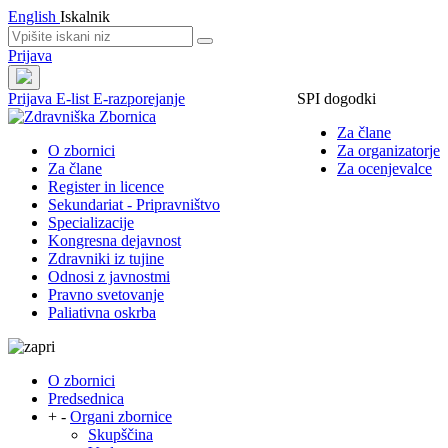
English
Iskalnik
Prijava
Prijava
E-list
E-razporejanje
SPI dogodki
Za člane
O zbornici
Za organizatorje
Za člane
Za ocenjevalce
Register in licence
Sekundariat - Pripravništvo
Specializacije
Kongresna dejavnost
Zdravniki iz tujine
Odnosi z javnostmi
Pravno svetovanje
Paliativna oskrba
O zbornici
Predsednica
+
-
Organi zbornice
Skupščina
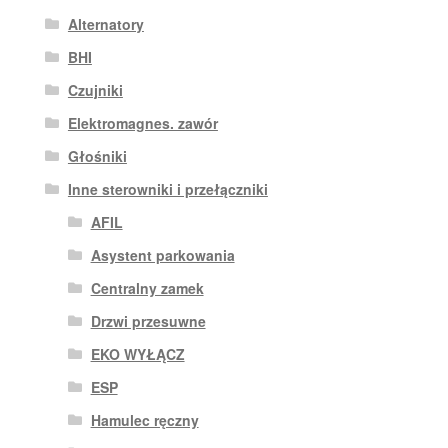
Alternatory
BHI
Czujniki
Elektromagnes. zawór
Głośniki
Inne sterowniki i przełączniki
AFIL
Asystent parkowania
Centralny zamek
Drzwi przesuwne
EKO WYŁĄCZ
ESP
Hamulec ręczny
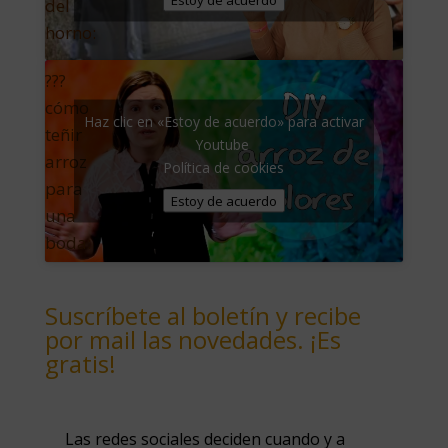
del
horno:
???
cómo
Haz clic en «Estoy de acuerdo» para activar
teñir
Youtube
arroz
Política de cookies
para
Estoy de acuerdo
una
boda:
Suscríbete al boletín y recibe
por mail las novedades. ¡Es
gratis!
Las redes sociales deciden cuando y a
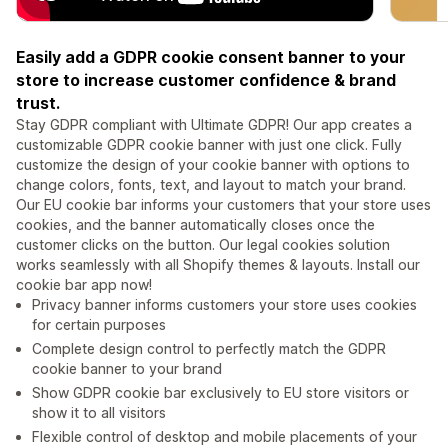
Easily add a GDPR cookie consent banner to your
store to increase customer confidence & brand
trust.
Stay GDPR compliant with Ultimate GDPR! Our app creates a
customizable GDPR cookie banner with just one click. Fully
customize the design of your cookie banner with options to
change colors, fonts, text, and layout to match your brand.
Our EU cookie bar informs your customers that your store uses
cookies, and the banner automatically closes once the
customer clicks on the button. Our legal cookies solution
works seamlessly with all Shopify themes & layouts. Install our
cookie bar app now!
Privacy banner informs customers your store uses cookies
for certain purposes
Complete design control to perfectly match the GDPR
cookie banner to your brand
Show GDPR cookie bar exclusively to EU store visitors or
show it to all visitors
Flexible control of desktop and mobile placements of your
■ ■ ■
- TO-DO ITEM:
Each line that includes the string "design" should be copied from the data.

- RESPONSE TO THE TASK:
customize the design of your cookie banner with options to
Complete design control to perfectly match the GDPR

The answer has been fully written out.